ASELSAN'ı bir teknoloji ve AR-GE şirketi olarak nitelendirdiklerini dile getiren Görgün, bir yandan mevcut sorunlara ilişkin çalışmalar yaparken bir yandan da geleceğe odaklandıklarını anlattı. Görgün, "Daha az kişinin ilgilendiği konularda yenilenmeye, keşfetmeye çalışmak bizim günlük problemlerimiz içinde. Savunma sanayisinde zorluklarla uğraşmayı, zor problemleri çözmeyi seviyoruz. Bunların etkisi ve sonuçları çok daha büyük oluyor." diye konuştu.

Görgün, bugüne kadar yürüttükleri AR-GE projeleri sonunda birçok ürünün seri üretime dönüştüğünü ve bunun mutluluğunu yaşadıklarını kaydetti.

"Türkiye'de iyi yazılımcılar yetişiyor"

HAVELSAN Genel Müdürü Mehmet Akif Nacar, ülkede yazılımcı olmak isteyen gençlerin sayısının artmasının sevindirici olduğunu, bunun yanında çoğalan bilgisayar mühendisliği bölümüne rağmen insan kaynağı ihtiyacın karşılanamadığını söyledi.

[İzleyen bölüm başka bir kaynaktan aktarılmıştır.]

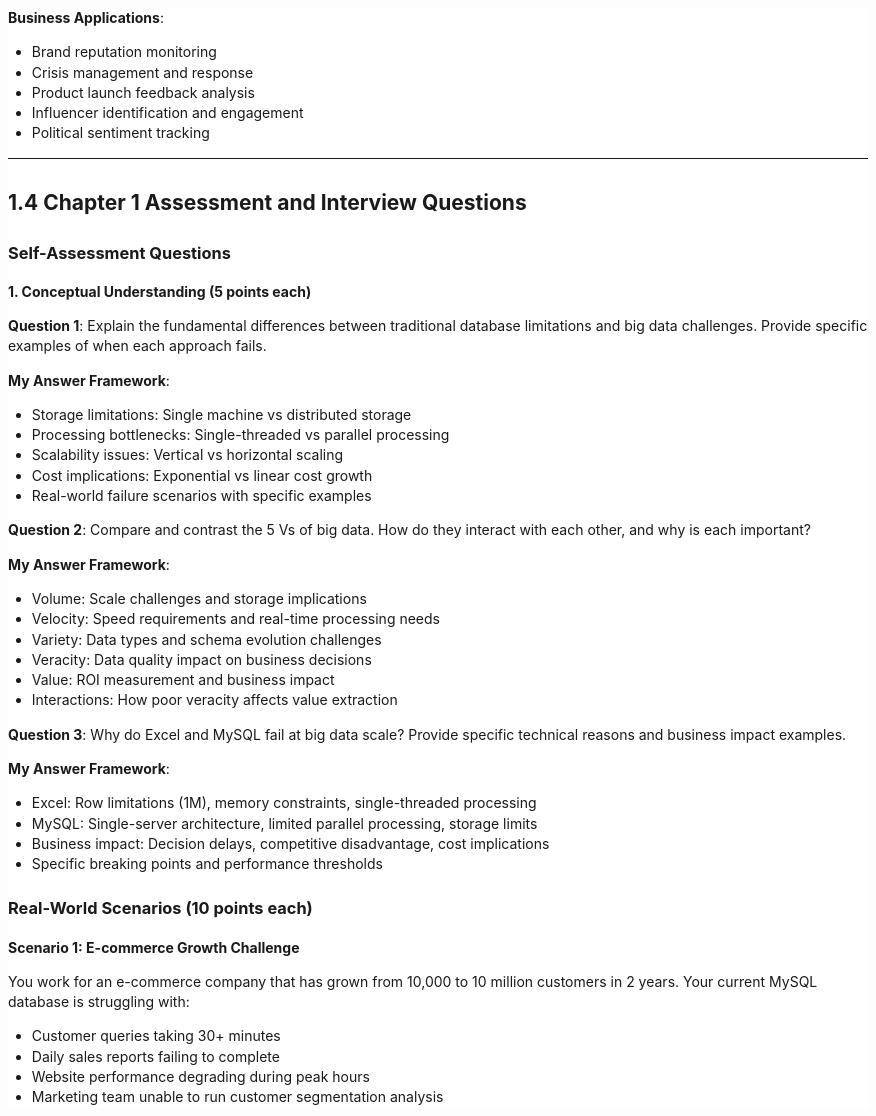 **Business Applications**:
- Brand reputation monitoring
- Crisis management and response
- Product launch feedback analysis
- Influencer identification and engagement
- Political sentiment tracking

---

## 1.4 Chapter 1 Assessment and Interview Questions

### Self-Assessment Questions

**1. Conceptual Understanding (5 points each)**

**Question 1**: Explain the fundamental differences between traditional database limitations and big data challenges. Provide specific examples of when each approach fails.

**My Answer Framework**:
- Storage limitations: Single machine vs distributed storage
- Processing bottlenecks: Single-threaded vs parallel processing
- Scalability issues: Vertical vs horizontal scaling
- Cost implications: Exponential vs linear cost growth
- Real-world failure scenarios with specific examples

**Question 2**: Compare and contrast the 5 Vs of big data. How do they interact with each other, and why is each important?

**My Answer Framework**:
- Volume: Scale challenges and storage implications
- Velocity: Speed requirements and real-time processing needs
- Variety: Data types and schema evolution challenges
- Veracity: Data quality impact on business decisions
- Value: ROI measurement and business impact
- Interactions: How poor veracity affects value extraction

**Question 3**: Why do Excel and MySQL fail at big data scale? Provide specific technical reasons and business impact examples.

**My Answer Framework**:
- Excel: Row limitations (1M), memory constraints, single-threaded processing
- MySQL: Single-server architecture, limited parallel processing, storage limits
- Business impact: Decision delays, competitive disadvantage, cost implications
- Specific breaking points and performance thresholds

### Real-World Scenarios (10 points each)

**Scenario 1: E-commerce Growth Challenge**

You work for an e-commerce company that has grown from 10,000 to 10 million customers in 2 years. Your current MySQL database is struggling with:
- Customer queries taking 30+ minutes
- Daily sales reports failing to complete
- Website performance degrading during peak hours
- Marketing team unable to run customer segmentation analysis
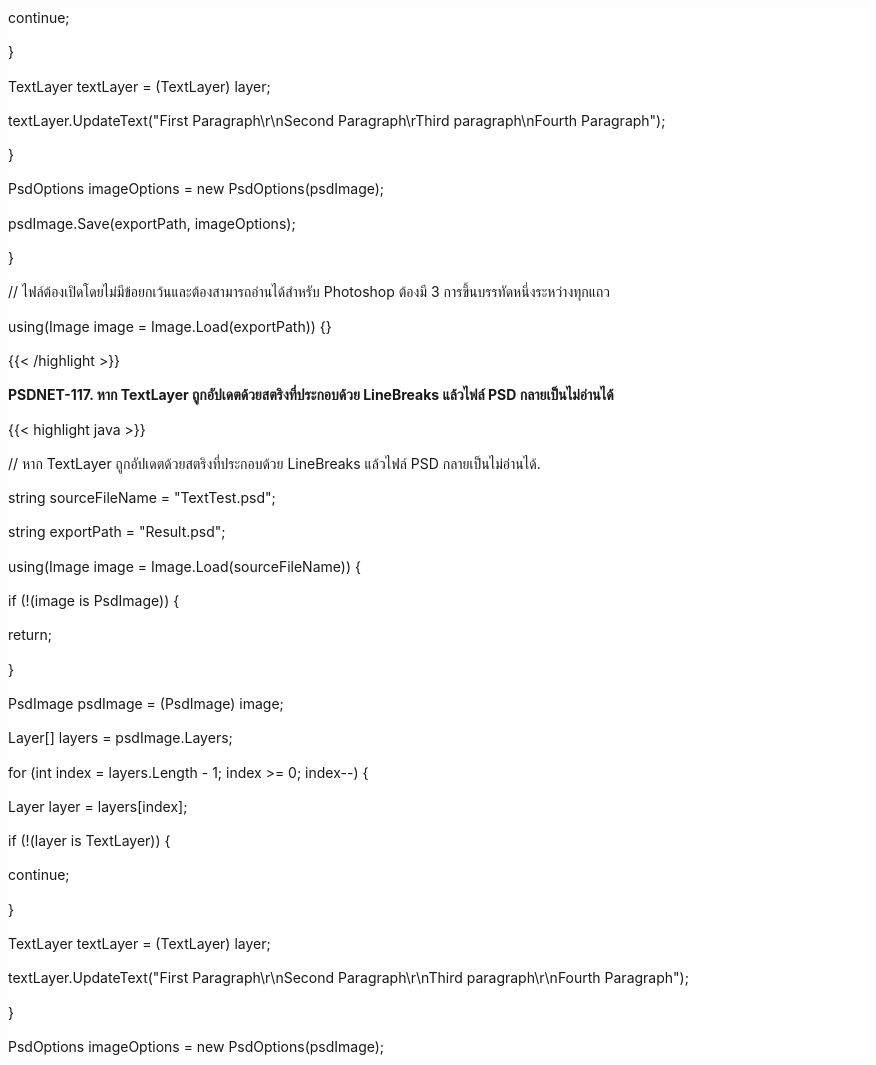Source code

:    continue;

  }

  TextLayer textLayer = (TextLayer) layer;

  textLayer.UpdateText("First Paragraph\r\nSecond Paragraph\rThird paragraph\nFourth Paragraph");

 }

 PsdOptions imageOptions = new PsdOptions(psdImage);

 psdImage.Save(exportPath, imageOptions);

}

// ไฟล์ต้องเปิดโดยไม่มีข้อยกเว้นและต้องสามารถอ่านได้สำหรับ Photoshop ต้องมี 3 การขึ้นบรรทัดหนึ่งระหว่างทุกแถว

using(Image image = Image.Load(exportPath)) {}

{{< /highlight >}}



**PSDNET-117. หาก TextLayer ถูกอัปเดตด้วยสตริงที่ประกอบด้วย LineBreaks แล้วไฟล์ PSD กลายเป็นไม่อ่านได้**

{{< highlight java >}}

 // หาก TextLayer ถูกอัปเดตด้วยสตริงที่ประกอบด้วย LineBreaks แล้วไฟล์ PSD กลายเป็นไม่อ่านได้.

string sourceFileName = "TextTest.psd";

string exportPath = "Result.psd";

using(Image image = Image.Load(sourceFileName)) {

 if (!(image is PsdImage)) {

  return;

 }

 PsdImage psdImage = (PsdImage) image;

 Layer[] layers = psdImage.Layers;

 for (int index = layers.Length - 1; index >= 0; index--) {

  Layer layer = layers[index];

  if (!(layer is TextLayer)) {

   continue;

  }

  TextLayer textLayer = (TextLayer) layer;

  textLayer.UpdateText("First Paragraph\r\nSecond Paragraph\r\nThird paragraph\r\nFourth Paragraph");

 }

 PsdOptions imageOptions = new PsdOptions(psdImage);

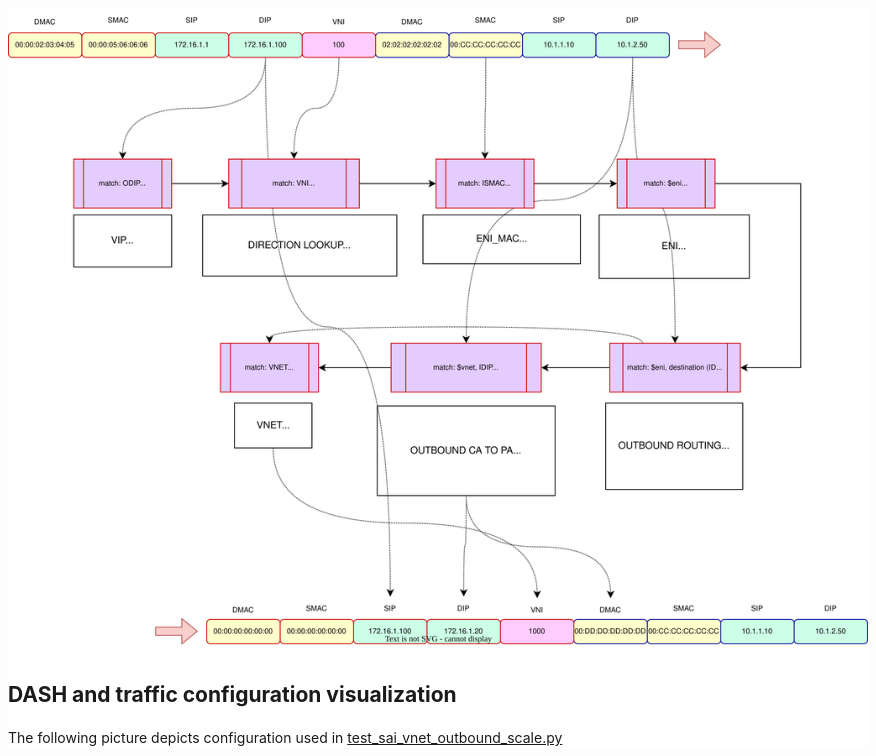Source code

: ![Outbound scenario explanation](images/outbound_scenario_explained.svg)


## DASH and traffic configuration visualization

The following picture depicts configuration used in [test_sai_vnet_outbound_scale.py](./test_sai_vnet_outbound_scale.py)
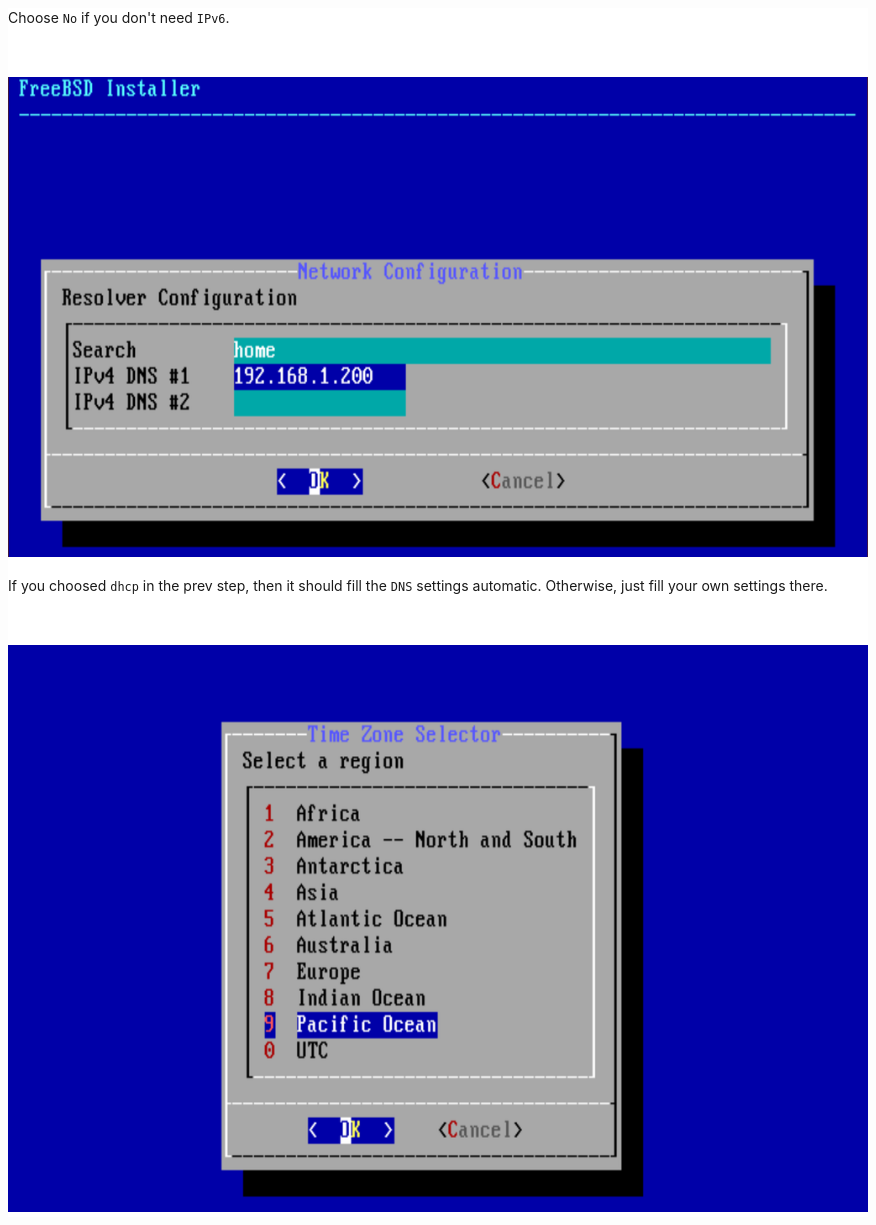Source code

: Choose `No` if you don't need `IPv6`.

</br>

![install-24.png](./images/install-24.png)

If you choosed `dhcp` in the prev step, then it should fill the `DNS` settings automatic. Otherwise, just fill your own settings there.

</br>

![install-25.png](./images/install-25.png)
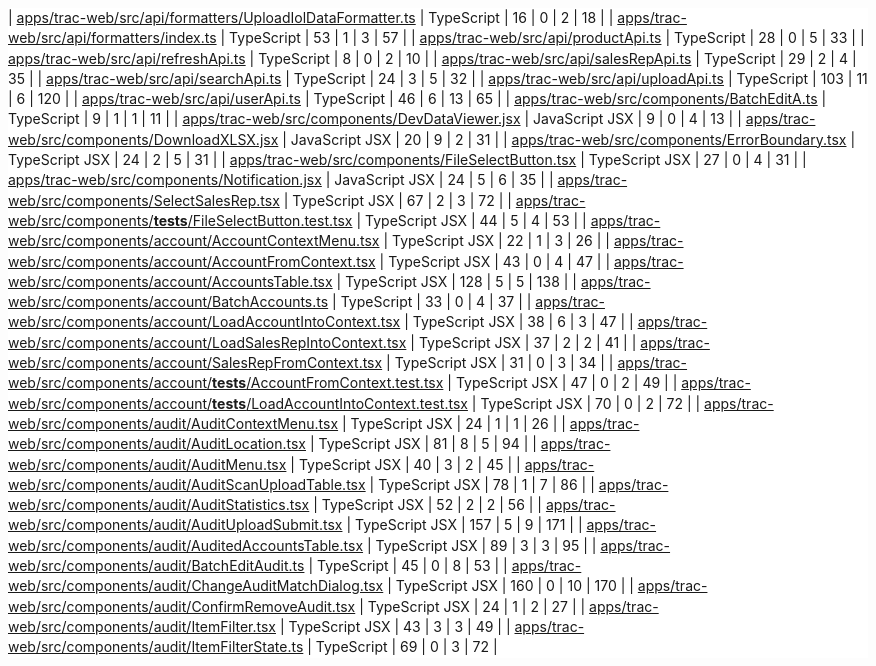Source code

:| [apps/trac-web/src/api/formatters/UploadIolDataFormatter.ts](/apps/trac-web/src/api/formatters/UploadIolDataFormatter.ts) | TypeScript | 16 | 0 | 2 | 18 |
| [apps/trac-web/src/api/formatters/index.ts](/apps/trac-web/src/api/formatters/index.ts) | TypeScript | 53 | 1 | 3 | 57 |
| [apps/trac-web/src/api/productApi.ts](/apps/trac-web/src/api/productApi.ts) | TypeScript | 28 | 0 | 5 | 33 |
| [apps/trac-web/src/api/refreshApi.ts](/apps/trac-web/src/api/refreshApi.ts) | TypeScript | 8 | 0 | 2 | 10 |
| [apps/trac-web/src/api/salesRepApi.ts](/apps/trac-web/src/api/salesRepApi.ts) | TypeScript | 29 | 2 | 4 | 35 |
| [apps/trac-web/src/api/searchApi.ts](/apps/trac-web/src/api/searchApi.ts) | TypeScript | 24 | 3 | 5 | 32 |
| [apps/trac-web/src/api/uploadApi.ts](/apps/trac-web/src/api/uploadApi.ts) | TypeScript | 103 | 11 | 6 | 120 |
| [apps/trac-web/src/api/userApi.ts](/apps/trac-web/src/api/userApi.ts) | TypeScript | 46 | 6 | 13 | 65 |
| [apps/trac-web/src/components/BatchEditA.ts](/apps/trac-web/src/components/BatchEditA.ts) | TypeScript | 9 | 1 | 1 | 11 |
| [apps/trac-web/src/components/DevDataViewer.jsx](/apps/trac-web/src/components/DevDataViewer.jsx) | JavaScript JSX | 9 | 0 | 4 | 13 |
| [apps/trac-web/src/components/DownloadXLSX.jsx](/apps/trac-web/src/components/DownloadXLSX.jsx) | JavaScript JSX | 20 | 9 | 2 | 31 |
| [apps/trac-web/src/components/ErrorBoundary.tsx](/apps/trac-web/src/components/ErrorBoundary.tsx) | TypeScript JSX | 24 | 2 | 5 | 31 |
| [apps/trac-web/src/components/FileSelectButton.tsx](/apps/trac-web/src/components/FileSelectButton.tsx) | TypeScript JSX | 27 | 0 | 4 | 31 |
| [apps/trac-web/src/components/Notification.jsx](/apps/trac-web/src/components/Notification.jsx) | JavaScript JSX | 24 | 5 | 6 | 35 |
| [apps/trac-web/src/components/SelectSalesRep.tsx](/apps/trac-web/src/components/SelectSalesRep.tsx) | TypeScript JSX | 67 | 2 | 3 | 72 |
| [apps/trac-web/src/components/__tests__/FileSelectButton.test.tsx](/apps/trac-web/src/components/__tests__/FileSelectButton.test.tsx) | TypeScript JSX | 44 | 5 | 4 | 53 |
| [apps/trac-web/src/components/account/AccountContextMenu.tsx](/apps/trac-web/src/components/account/AccountContextMenu.tsx) | TypeScript JSX | 22 | 1 | 3 | 26 |
| [apps/trac-web/src/components/account/AccountFromContext.tsx](/apps/trac-web/src/components/account/AccountFromContext.tsx) | TypeScript JSX | 43 | 0 | 4 | 47 |
| [apps/trac-web/src/components/account/AccountsTable.tsx](/apps/trac-web/src/components/account/AccountsTable.tsx) | TypeScript JSX | 128 | 5 | 5 | 138 |
| [apps/trac-web/src/components/account/BatchAccounts.ts](/apps/trac-web/src/components/account/BatchAccounts.ts) | TypeScript | 33 | 0 | 4 | 37 |
| [apps/trac-web/src/components/account/LoadAccountIntoContext.tsx](/apps/trac-web/src/components/account/LoadAccountIntoContext.tsx) | TypeScript JSX | 38 | 6 | 3 | 47 |
| [apps/trac-web/src/components/account/LoadSalesRepIntoContext.tsx](/apps/trac-web/src/components/account/LoadSalesRepIntoContext.tsx) | TypeScript JSX | 37 | 2 | 2 | 41 |
| [apps/trac-web/src/components/account/SalesRepFromContext.tsx](/apps/trac-web/src/components/account/SalesRepFromContext.tsx) | TypeScript JSX | 31 | 0 | 3 | 34 |
| [apps/trac-web/src/components/account/__tests__/AccountFromContext.test.tsx](/apps/trac-web/src/components/account/__tests__/AccountFromContext.test.tsx) | TypeScript JSX | 47 | 0 | 2 | 49 |
| [apps/trac-web/src/components/account/__tests__/LoadAccountIntoContext.test.tsx](/apps/trac-web/src/components/account/__tests__/LoadAccountIntoContext.test.tsx) | TypeScript JSX | 70 | 0 | 2 | 72 |
| [apps/trac-web/src/components/audit/AuditContextMenu.tsx](/apps/trac-web/src/components/audit/AuditContextMenu.tsx) | TypeScript JSX | 24 | 1 | 1 | 26 |
| [apps/trac-web/src/components/audit/AuditLocation.tsx](/apps/trac-web/src/components/audit/AuditLocation.tsx) | TypeScript JSX | 81 | 8 | 5 | 94 |
| [apps/trac-web/src/components/audit/AuditMenu.tsx](/apps/trac-web/src/components/audit/AuditMenu.tsx) | TypeScript JSX | 40 | 3 | 2 | 45 |
| [apps/trac-web/src/components/audit/AuditScanUploadTable.tsx](/apps/trac-web/src/components/audit/AuditScanUploadTable.tsx) | TypeScript JSX | 78 | 1 | 7 | 86 |
| [apps/trac-web/src/components/audit/AuditStatistics.tsx](/apps/trac-web/src/components/audit/AuditStatistics.tsx) | TypeScript JSX | 52 | 2 | 2 | 56 |
| [apps/trac-web/src/components/audit/AuditUploadSubmit.tsx](/apps/trac-web/src/components/audit/AuditUploadSubmit.tsx) | TypeScript JSX | 157 | 5 | 9 | 171 |
| [apps/trac-web/src/components/audit/AuditedAccountsTable.tsx](/apps/trac-web/src/components/audit/AuditedAccountsTable.tsx) | TypeScript JSX | 89 | 3 | 3 | 95 |
| [apps/trac-web/src/components/audit/BatchEditAudit.ts](/apps/trac-web/src/components/audit/BatchEditAudit.ts) | TypeScript | 45 | 0 | 8 | 53 |
| [apps/trac-web/src/components/audit/ChangeAuditMatchDialog.tsx](/apps/trac-web/src/components/audit/ChangeAuditMatchDialog.tsx) | TypeScript JSX | 160 | 0 | 10 | 170 |
| [apps/trac-web/src/components/audit/ConfirmRemoveAudit.tsx](/apps/trac-web/src/components/audit/ConfirmRemoveAudit.tsx) | TypeScript JSX | 24 | 1 | 2 | 27 |
| [apps/trac-web/src/components/audit/ItemFilter.tsx](/apps/trac-web/src/components/audit/ItemFilter.tsx) | TypeScript JSX | 43 | 3 | 3 | 49 |
| [apps/trac-web/src/components/audit/ItemFilterState.ts](/apps/trac-web/src/components/audit/ItemFilterState.ts) | TypeScript | 69 | 0 | 3 | 72 |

Yazılım ürünleri ve yazılımcı yetiştirmeye yönelik çok yönlü çalışmalar yapıldığına işaret eden Nacar, bunun sonucu olarak birçok fikrin hayata geçirilip şirkete dönüştüğünü belirtti. Nacar, şu değerlendirmelerde bulundu:

"Çok fazla iyi yatırımcının Türkiye'de yetişmeye başladığını görmek bizleri mutlu ediyor. Yurt dışına gönderilebilecek insan kaynağı yetiştiriyor olmak da gurur veriyor. Daha önce bizler yurt dışına eğitim almaya giderken günümüzde gelişmiş ülkelerde çalışan insanlarımız çıkıyor. Bu güzel bir nokta. Diğer yandan da bu insan kaynağını ülkemizin imkanlarıyla yetiştiriyoruz, önemli projeleri onlara emanet ediyoruz. Bu insan kaynağı toplu şekilde başka tarafa kayınca diğer projelerimiz kesintiye uğrar mı, bu kaygıları da taşıyoruz."

Nazar, geçmişte HAVELSAN'a birkaç üniversiteden mezun olabilenlerin girebildiğini, yaygınlaşan ve gelişen üniversite eğitimiyle Türkiye'nin hemen her üniversitesinden çalışanları olduğunu ve başarıyla şirkete katkı verdiklerini kaydetti.